**Page text**
The Human-to-Human Scenario (Sagerer et al. 1994)
The 22 probants in this scenario had to solve two tasks: first, they were asked to construct a toy-airplane themselves, following an illustration. Then each probant had to instruct another person to construct this toy-airplane in a relaxed face-to-face situation. In most of the dialogues, the communication partners could not see each other. Sometimes they were only restricted in having a look at the others construction, sometimes they could not see their communication partners at all. However, no systematic variation with respect to sight could be found concerning the distribution of discourse particles. Consequently, in the following the dialogues are treated as one corpus.
Furthermore, to ensure comparability with the dialogues in the human-to-machine scenario where the constructors` utterances consisted in prefabricated units, in the following only the instructors` utterances are considered.
The 22 dialogues consist of altogether 25914 words, with a mean length of 1178 words per dialogue. There was an equal number of male and female participants who were all university students.
The (Simulated) Human-to-Computer Scenario (Brindöpke et al. 1995)
The tasks the 40 probants had to solve in this experiment were almost the same as in the previous one with the difference that they had to instruct an artificial system via microphone to build the toy-airplane. In fact, the behaviour of the artificial intelligent system was simulated by two people (wizards) in another room. One person built the toy-airplane according to the participants instructions, the other selected verbal messages to simulate the speech processing system`s output.
After every instruction, a snap-shot of the resulting state of construction was taken by a camera which was controlled by the second person. The picture was then transferred to the screen in front of the probant. In the meantime, the other person could send a message to a text-to-speech synthesizer which the probant could hear over head phones.
In order to make the simulated behaviour of the artificial intelligent system more convincing, the wizards had to decrease their cooperativity according to the following restrictions:
reject instructions that contain words that one would assume an artificial system would not understand;
randomly reject a certain number of instructions to simulate recognition errors;
reject instructions that require memory;
ignore instructions concerning objects that are not precisely specified by the instructor;
reject instructions which are too global or underspecified.
In addition, the probants were asked to fill out a questionnaire concerning their opinion about the characteristics of the artificial system. Only three of the forty probants answered that they had doubted the existence of such an intelligent system during the recording. The remaining 37 probants believed that they had indeed communicated with an artificial system.

**Stored items**
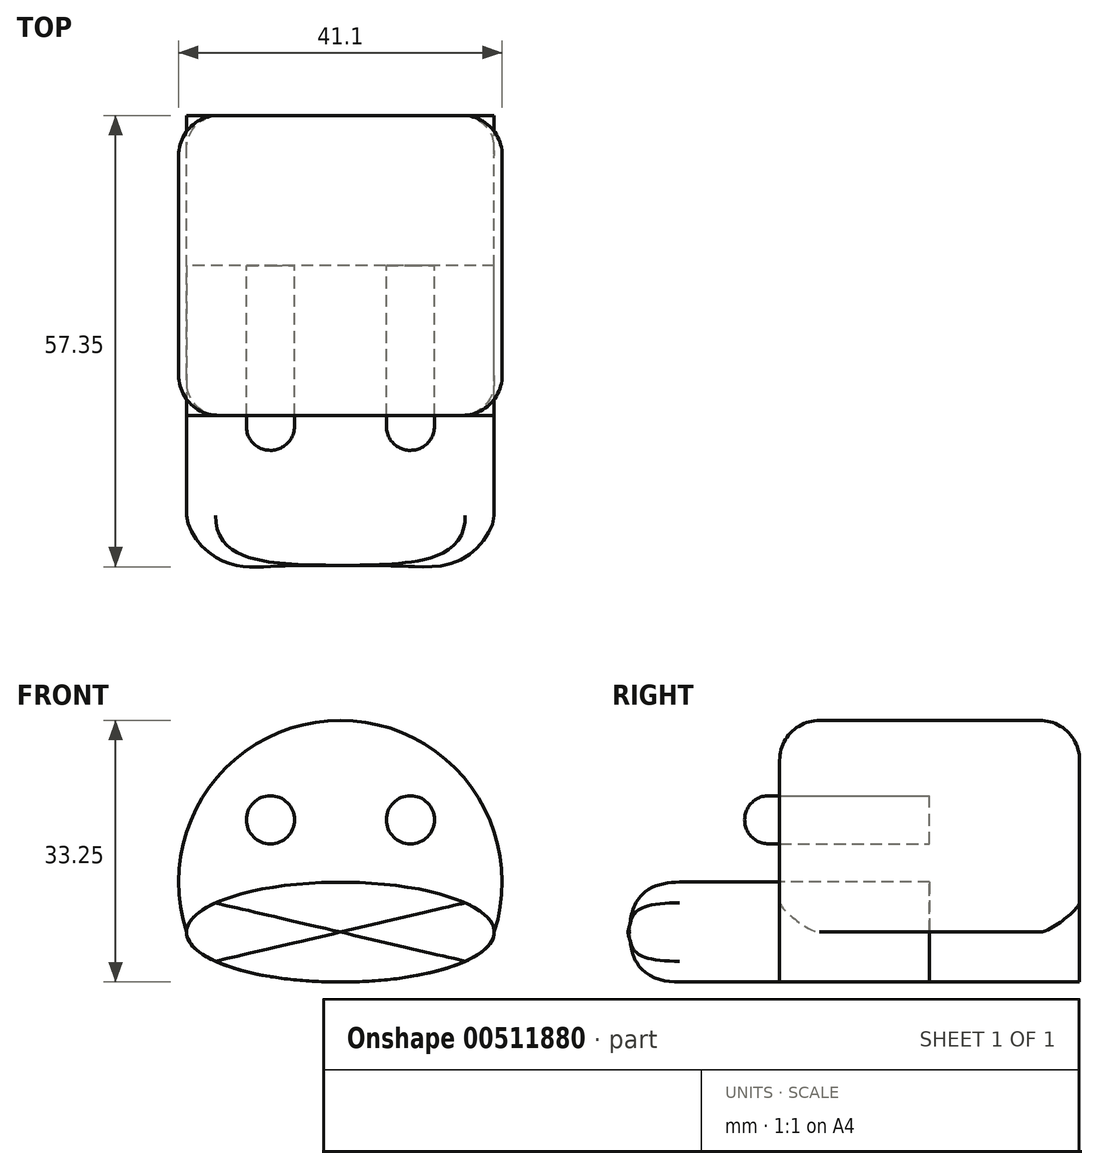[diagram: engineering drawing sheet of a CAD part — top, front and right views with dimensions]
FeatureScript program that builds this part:
annotation { "Feature Type Name" : "Feature", "Feature Type Description" : "" }
export const myFeature = defineFeature(function(context is Context, id is Id, definition is map)
    precondition{}
    {
        {
            var Q0;
            Q0=qCreatedBy(makeId("Front.planeOp"),FACE);
            var sketch = newSketch(context, id + "F0", { "sketchPlane" : qUnion([Q0])});
            skArc(sketch, "E0", {"start": v(19.54, 6.35) * mm, "mid": v(0, 33.25) * mm, "end": v(-19.54, 6.35) * mm});
            skArc(sketch, "E1", {"start": v(-19.54, 6.35) * mm, "mid": v(0, 0) * mm, "end": v(19.54, 6.35) * mm, "construction": true});
            skCircle(sketch, "E2", {"center": v(-8.9, 20.62) * mm, "radius": 3.06 * mm});
            skCircle(sketch, "E3", {"center": v(8.9, 20.62) * mm, "radius": 3.06 * mm});
            skEllipse(sketch, "E4", {"center": v(0, 6.35) * mm, "majorRadius": 19.54 * mm, "minorRadius": 6.35 * mm, "majorAxis": v(1, 0)});
            skLineSegment(sketch, "E5.0", {"start": v(0, 6.35) * mm, "end": v(-8.9, 20.62) * mm, "construction": true});
            skLineSegment(sketch, "E5.1", {"start": v(-8.9, 20.62) * mm, "end": v(8.9, 20.62) * mm, "construction": true});
            skLineSegment(sketch, "E5.2", {"start": v(8.9, 20.62) * mm, "end": v(0, 6.35) * mm, "construction": true});
            skLineSegment(sketch, "E6", {"start": v(0, 33.25) * mm, "end": v(0, 20.62) * mm, "construction": true});
            skSolve(sketch);
        }
        {
            var Q0;
            {var subQ0=sQuery(id+"F0.wireOp",EDGE,"E4");var subQ1=sQuery(id+"F0.wireOp",EDGE,"E0");var subQ2=makeQuery(id+"F0.imprint","INTERSECT",VERTEX,{"disambiguationData":[OD(0.0)],"derivedFrom":[subQ1,subQ0]});Q0=makeQuery(id+"F0.imprint","IMPRINT",FACE,{"disambiguationData":[TD([[makeQuery(id+"F0.imprint","IMPRINT",EDGE,{"disambiguationData":[TD([[subQ2,-1.0]])],"derivedFrom":subQ0}),1.0]])]});}
            extrude(context, id + "F1", {"entities" : qUnion([Q0]), "depth" : 38.1 * mm});
        }
        {
            var Q0;
            Q0=makeQuery(id+"F0.imprint","IMPRINT",FACE,{"disambiguationData":[TD([[makeQuery(id+"F0.imprint","IMPRINT",EDGE,{"derivedFrom":sQuery(id+"F0.wireOp",EDGE,"E2")}),1.0]])]});
            var Q1;
            Q1=makeQuery(id+"F0.imprint","IMPRINT",FACE,{"disambiguationData":[TD([[makeQuery(id+"F0.imprint","IMPRINT",EDGE,{"derivedFrom":sQuery(id+"F0.wireOp",EDGE,"E3")}),1.0]])]});
            extrude(context, id + "F2", {"entities" : qUnion([Q0, Q1]), "depth" : 23.5 * mm});
        }
        {
            var Q0;
            {var subQ1=sQuery(id+"F0.wireOp",EDGE,"E0");Q0=makeQuery(id+"F0.imprint","IMPRINT",FACE,{"disambiguationData":[TD([[makeQuery(id+"F0.imprint","IMPRINT",EDGE,{"derivedFrom":subQ1}),1.0]])]});}
            var Q1;
            {var subQ0=sQuery(id+"F0.wireOp",EDGE,"E4");var subQ1=sQuery(id+"F0.wireOp",EDGE,"E1");var subQ2=makeQuery(id+"F0.imprint","INTERSECT",VERTEX,{"disambiguationData":[OD(0.0)],"derivedFrom":[subQ1,subQ0]});Q1=makeQuery(id+"F0.imprint","IMPRINT",FACE,{"disambiguationData":[TD([[makeQuery(id+"F0.imprint","IMPRINT",EDGE,{"disambiguationData":[TD([[subQ2,-1.0]])],"derivedFrom":subQ1}),1.0]])]});}
            var Q2;
            {var subQ0=sQuery(id+"F0.wireOp",EDGE,"E4");var subQ1=sQuery(id+"F0.wireOp",EDGE,"E1");var subQ2=makeQuery(id+"F0.imprint","INTERSECT",VERTEX,{"disambiguationData":[OD(0.0)],"derivedFrom":[subQ1,subQ0]});Q2=makeQuery(id+"F0.imprint","IMPRINT",FACE,{"disambiguationData":[TD([[makeQuery(id+"F0.imprint","IMPRINT",EDGE,{"disambiguationData":[TD([[subQ2,-1.0]])],"derivedFrom":subQ1}),-1.0]])]});}
            var Q3;
            {var subQ0=sQuery(id+"F0.wireOp",EDGE,"E4");var subQ1=sQuery(id+"F0.wireOp",EDGE,"E1");var subQ3=makeQuery(id+"F0.imprint","INTERSECT",VERTEX,{"disambiguationData":[OD(2.0)],"derivedFrom":[subQ1,subQ0]});Q3=makeQuery(id+"F0.imprint","IMPRINT",FACE,{"disambiguationData":[TD([[makeQuery(id+"F0.imprint","IMPRINT",EDGE,{"disambiguationData":[TD([[subQ3,-1.0]])],"derivedFrom":subQ1}),-1.0]])]});}
            var Q4;
            Q4=makeQuery(id+"F0.imprint","IMPRINT",FACE,{"disambiguationData":[TD([[makeQuery(id+"F0.imprint","IMPRINT",EDGE,{"derivedFrom":sQuery(id+"F0.wireOp",EDGE,"E3")}),1.0]])]});
            var Q5;
            Q5=makeQuery(id+"F0.imprint","IMPRINT",FACE,{"disambiguationData":[TD([[makeQuery(id+"F0.imprint","IMPRINT",EDGE,{"derivedFrom":sQuery(id+"F0.wireOp",EDGE,"E2")}),1.0]])]});
            var Q6;
            {var subQ0=sQuery(id+"F0.wireOp",EDGE,"E4");var subQ1=sQuery(id+"F0.wireOp",EDGE,"E0");var subQ2=makeQuery(id+"F0.imprint","INTERSECT",VERTEX,{"disambiguationData":[OD(0.0)],"derivedFrom":[subQ1,subQ0]});Q6=makeQuery(id+"F0.imprint","IMPRINT",FACE,{"disambiguationData":[TD([[makeQuery(id+"F0.imprint","IMPRINT",EDGE,{"disambiguationData":[TD([[subQ2,-1.0]])],"derivedFrom":subQ0}),1.0]])]});}
            extrude(context, id + "F3", {"entities" : qUnion([Q0, Q1, Q2, Q3, Q4, Q5, Q6]), "endBound" : BoundingType.SYMMETRIC, "depth" : 38.1 * mm});
        }
        {
            var Q0;
            Q0=makeQuery(id+"F3.opExtrude","CAP_EDGE",EDGE,{"disambiguationData":[OSD([sQuery(id+"F0.wireOp",EDGE,"E0")])],"isStart":false});
            var Q1;
            Q1=makeQuery(id+"F3.opExtrude","CAP_EDGE",EDGE,{"disambiguationData":[OSD([sQuery(id+"F0.wireOp",EDGE,"E0")])],"isStart":true});
            fillet(context, id + "F4", {"entities" : qUnion([Q0, Q1]), "radius" : 5.08 * mm, "tangentPropagation" : true, "allowEdgeOverflow" : false});
        }
        {
            var Q0;
            Q0=makeQuery(id+"F1.opExtrude","CAP_EDGE",EDGE,{"disambiguationData":[OSD([sQuery(id+"F0.wireOp",EDGE,"E4")])],"isStart":false});
            fillet(context, id + "F5", {"entities" : qUnion([Q0]), "radius" : 6.35 * mm, "tangentPropagation" : true, "rho" : .5, "crossSection" : FilletCrossSection.CONIC, "allowEdgeOverflow" : false});
        }
        {
            var Q0;
            Q0=makeQuery(id+"F2.opExtrude","CAP_EDGE",EDGE,{"disambiguationData":[OSD([sQuery(id+"F0.wireOp",EDGE,"E2")])],"isStart":false});
            var Q1;
            Q1=makeQuery(id+"F2.opExtrude","CAP_EDGE",EDGE,{"disambiguationData":[OSD([sQuery(id+"F0.wireOp",EDGE,"E3")])],"isStart":false});
            fillet(context, id + "F6", {"entities" : qUnion([Q0, Q1]), "radius" : 3.05 * mm, "tangentPropagation" : true, "allowEdgeOverflow" : false});
        }
    });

**Tasks**
(a) Answer these questions from the toy-airplane experiment text:
(i) What was the mean length, in words, of a dialogue in the human-to-human scenario?
(ii) How many people simulated the behavior of the artificial system?
(iii) How many probants reported doubting that the intelligent system existed?
(b) Carry on the toy-airplane experiment text from the point where it stops.

**Answers to the exercises**
(a)
(i) 1178 words
(ii) Two
(iii) Three

(b)
The corpus consists of 40268 words. The mean length is 1007 words per dialogue. Although the number of male and female participants is not exactly equal, the corpora are big enough to ensure reliable results. The speakers were all enrolled as students at the University of Bielefeld.
Preceding the quantitative analyses of the corpora, the normalized rate of occurrence of each discourse particle was computed for each dialogue:
normalized rate of occurrence = absolute number of occurrence * 100 / total number of words
The normalized data provide the basis for the quantitative investigations. These analyses were carried out half-automatically by means of tools which, for instance, counted the word frequencies in each dialogue and computed the distributions according to each group of speakers. Considering the total number of occurences of discourse particles in the two corpora, it turns out that although there is a difference in the total amount of discourse particles for male and female speakers, the total number of discourse particles decreased considerably in the simulated human-machine-scenario for both groups (FIG 1). The analyses of variances provide a significant effect for the different scenarios with p<.01.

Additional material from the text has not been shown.